13.1.4 File Structure

File type은 file 내부 구조를 나타내는 데도 쓰일 수 있다. Source/object files는 그것을 읽는 programs가 기대하는 structures를 가진다. Executable file은 OS loader가 memory에 어디에 load하고 first instruction이 어디인지 알 수 있도록 specific structure를 가져야 한다.

OS가 여러 file structures를 직접 support하면 application 개발이 쉬워질 수 있지만, OS가 커지고 둔해진다. 다섯 가지 file structures를 정의하면 OS는 그 structures를 지원하는 code를 모두 포함해야 하고, 새 application이 OS가 모르는 structure를 요구하면 문제가 생긴다. 예를 들어 OS가 text file과 executable binary만 지원한다고 할 때, encrypted file은 text도 executable도 아니어서 file-type mechanism을 우회하거나 misuse해야 할 수 있다.

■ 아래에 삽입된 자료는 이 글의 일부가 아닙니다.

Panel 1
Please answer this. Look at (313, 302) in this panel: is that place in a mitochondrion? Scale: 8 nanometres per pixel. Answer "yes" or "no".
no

UNIX, Windows 등 많은 systems는 최소한의 file structure만 impose/support한다. UNIX는 file을 8-bit bytes sequence로 보고, OS는 bits를 해석하지 않는다. 이 방식은 maximum flexibility를 제공하지만 support는 적다. 각 application이 input file structure를 스스로 해석해야 한다. 그래도 모든 OS는 적어도 executable file structure는 알아야 한다. Programs를 load/run해야 하기 때문이다.

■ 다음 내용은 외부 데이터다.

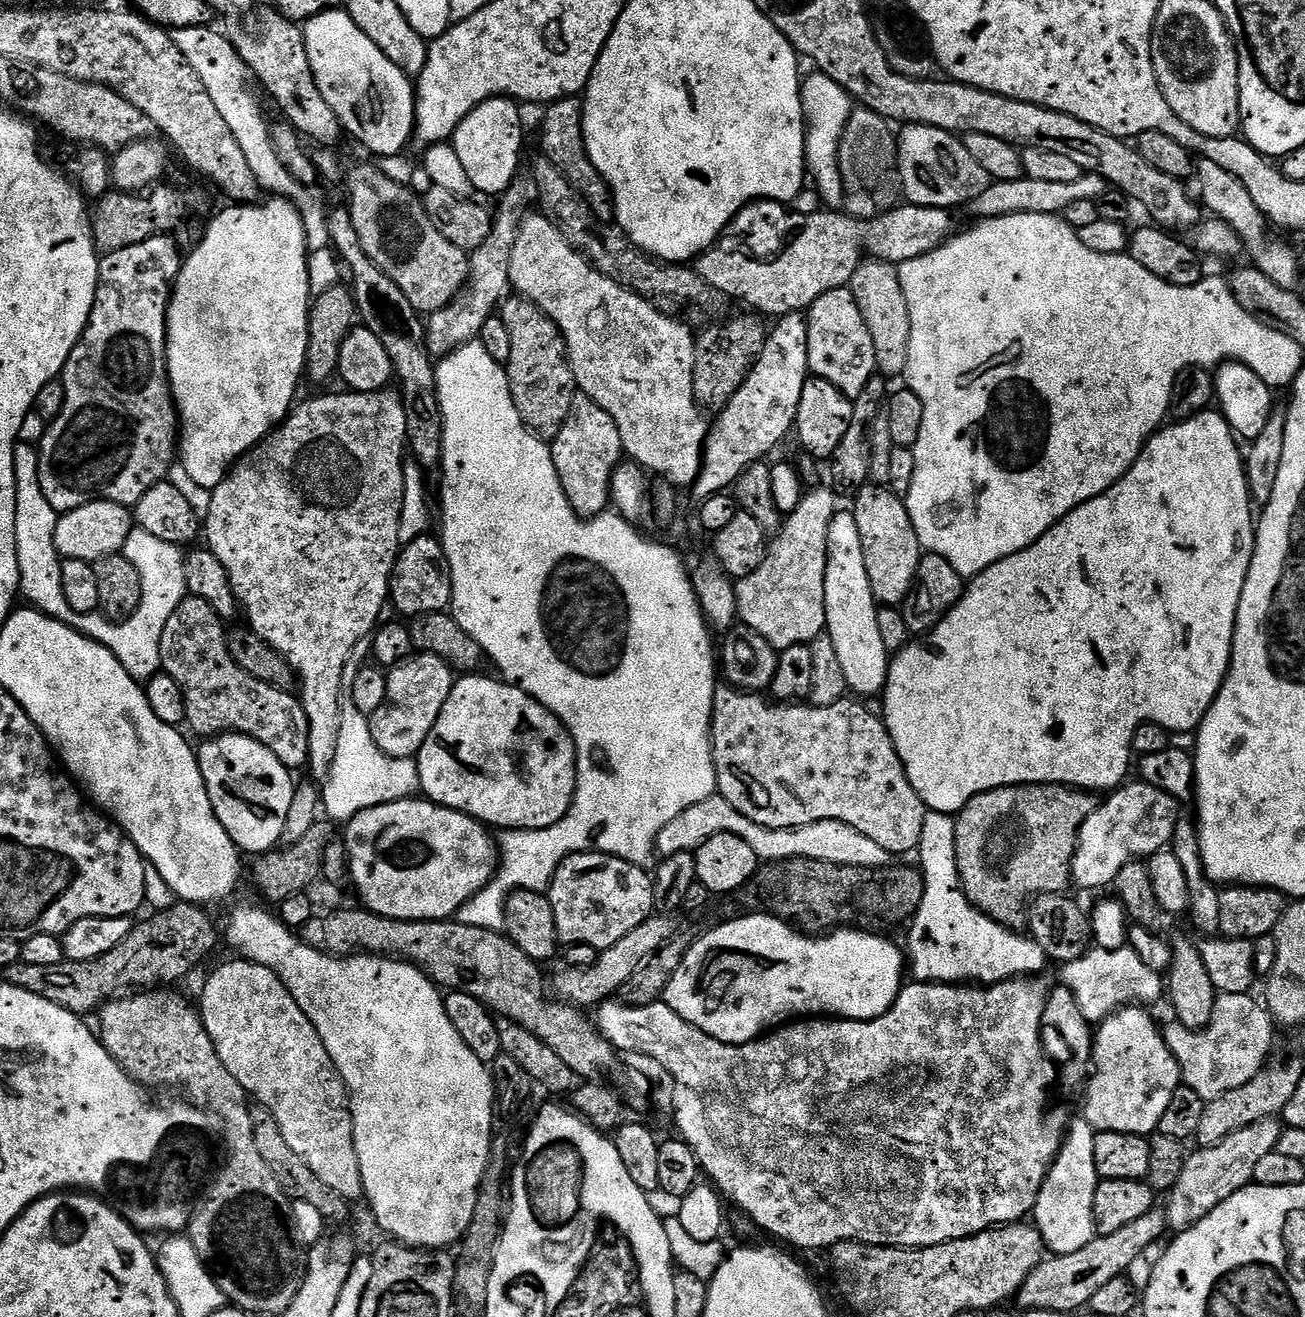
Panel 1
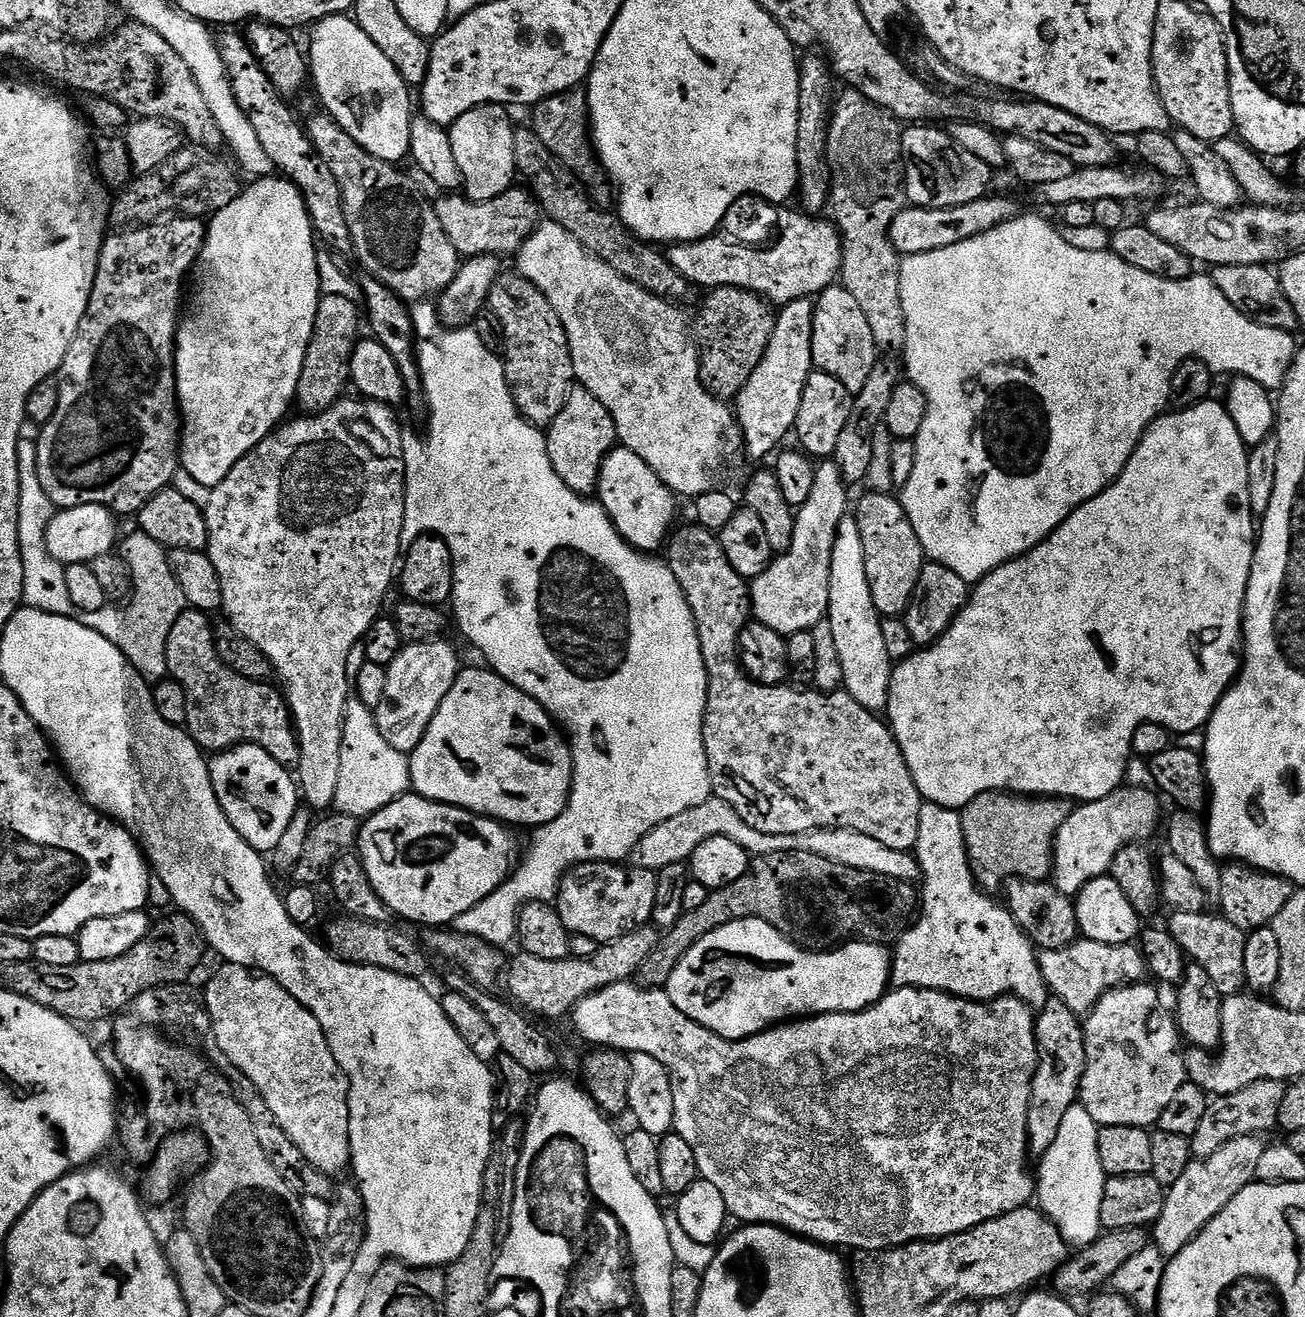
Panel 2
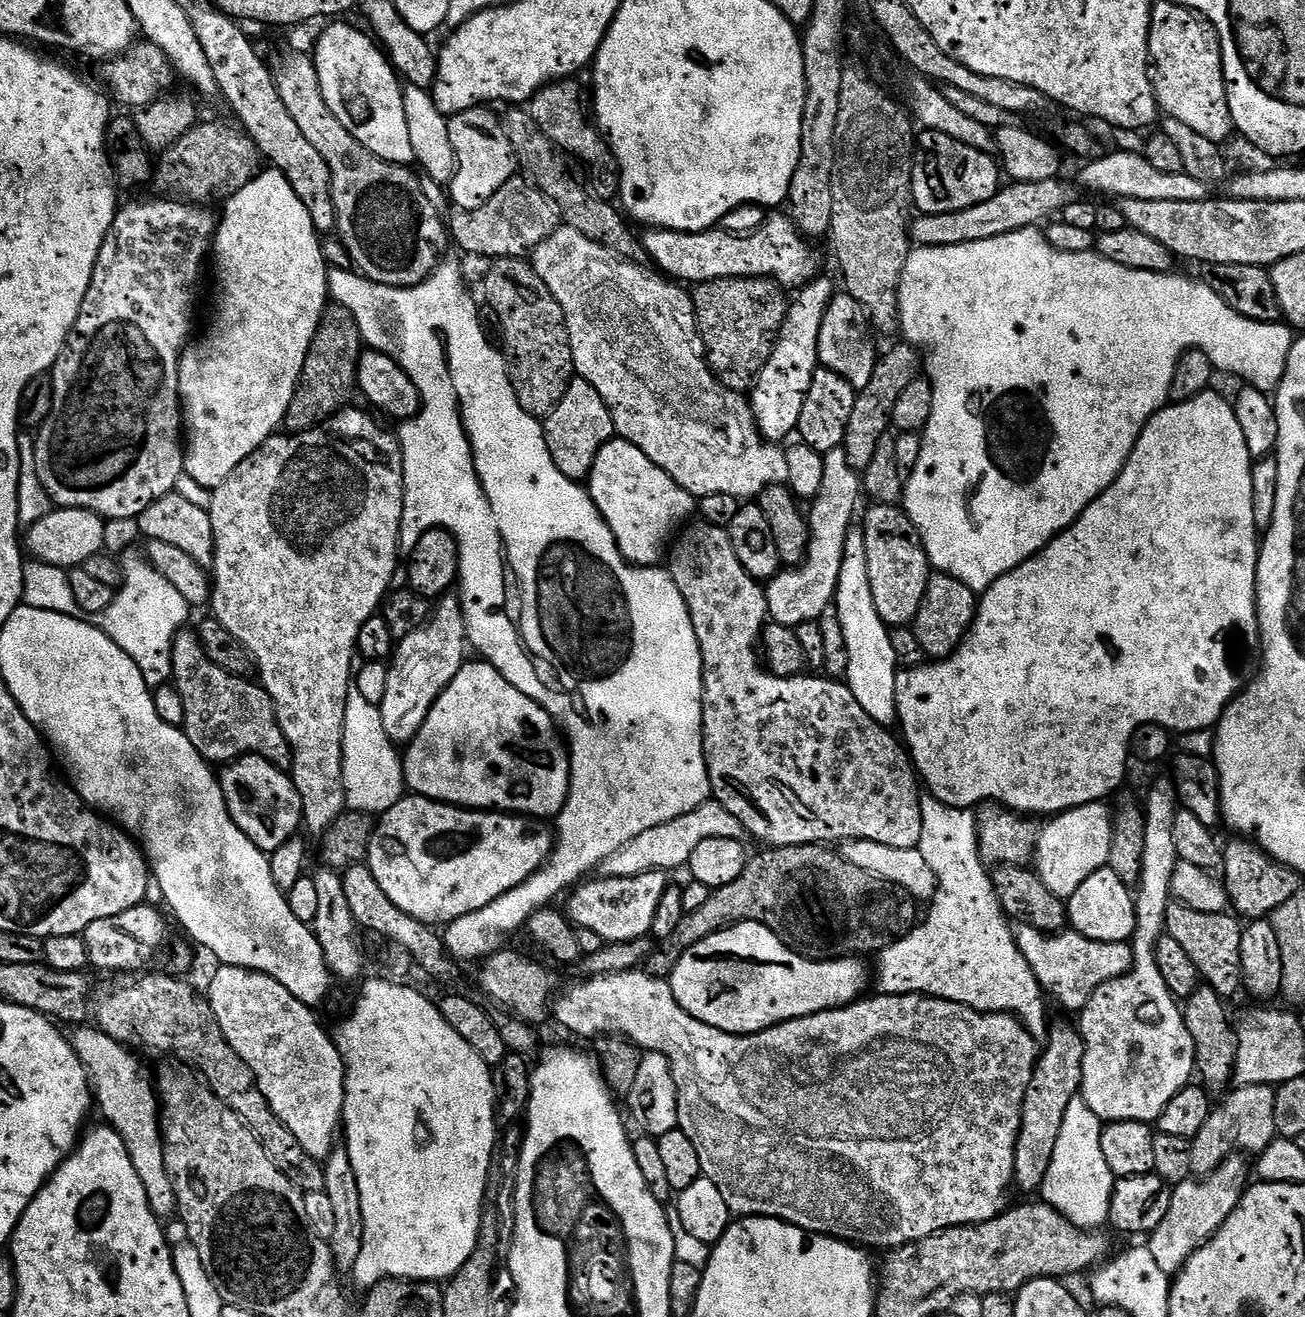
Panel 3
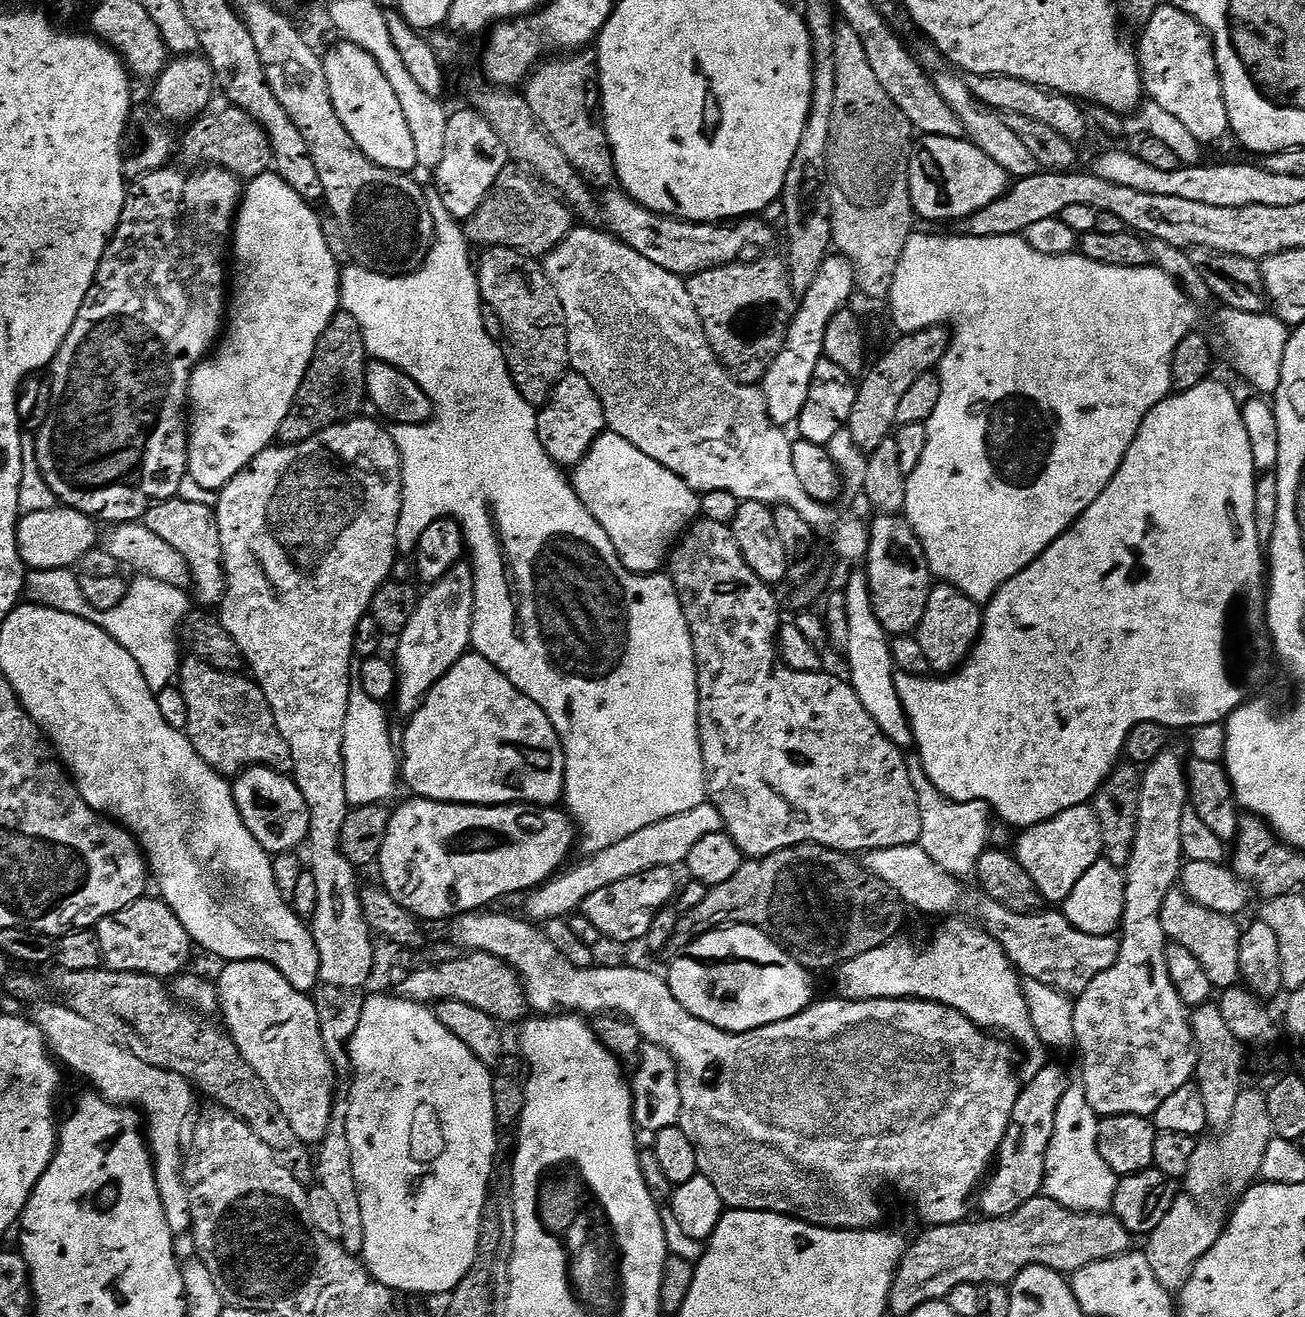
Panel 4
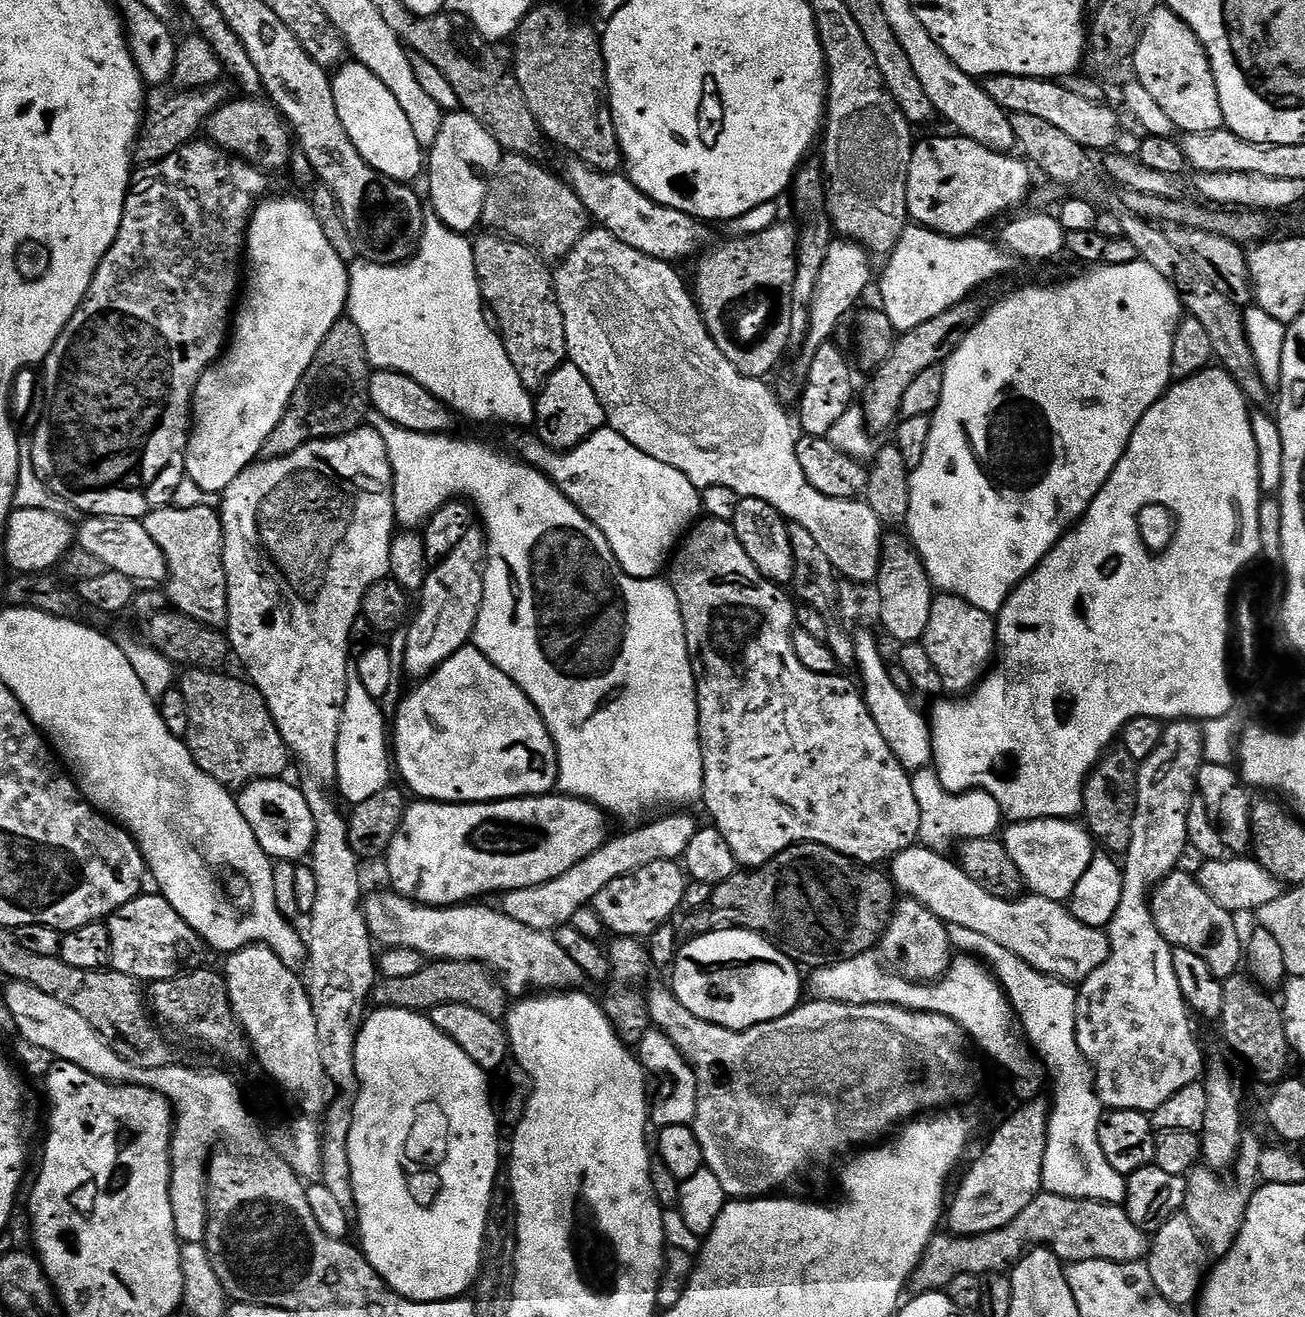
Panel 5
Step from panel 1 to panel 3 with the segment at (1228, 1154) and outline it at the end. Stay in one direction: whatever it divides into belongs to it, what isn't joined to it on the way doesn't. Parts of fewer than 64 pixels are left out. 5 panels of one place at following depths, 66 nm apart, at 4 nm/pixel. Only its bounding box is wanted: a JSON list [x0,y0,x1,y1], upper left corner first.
[1146,1155,1250,1278]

13.1.5 Internal File Structure

File 안 offset을 physical storage에 연결하는 일은 내부적으로 복잡할 수 있다. Disk systems는 sector size로 결정되는 fixed block size를 갖고, 모든 disk I/O는 one block 또는 physical record 단위로 수행된다. 하지만 application이 원하는 logical record length는 physical block size와 정확히 맞지 않을 수 있고, logical records는 variable length일 수도 있다.

공통 해결책은 여러 logical records를 physical blocks에 packing하는 것이다. UNIX는 모든 files를 byte streams로 보고 각 byte를 file beginning 또는 end로부터 offset으로 addressable하게 한다. 이 경우 logical record size는 1 byte이고, file system이 512 bytes/block 같은 physical disk blocks로 자동 packing/unpacking한다.

Logical record size, physical block size, packing technique은 physical block당 logical records 수를 결정한다. Packing은 application이 할 수도 있고 OS가 할 수도 있다. 어느 쪽이든 file은 blocks sequence로 볼 수 있고, basic I/O functions는 blocks 관점에서 동작한다.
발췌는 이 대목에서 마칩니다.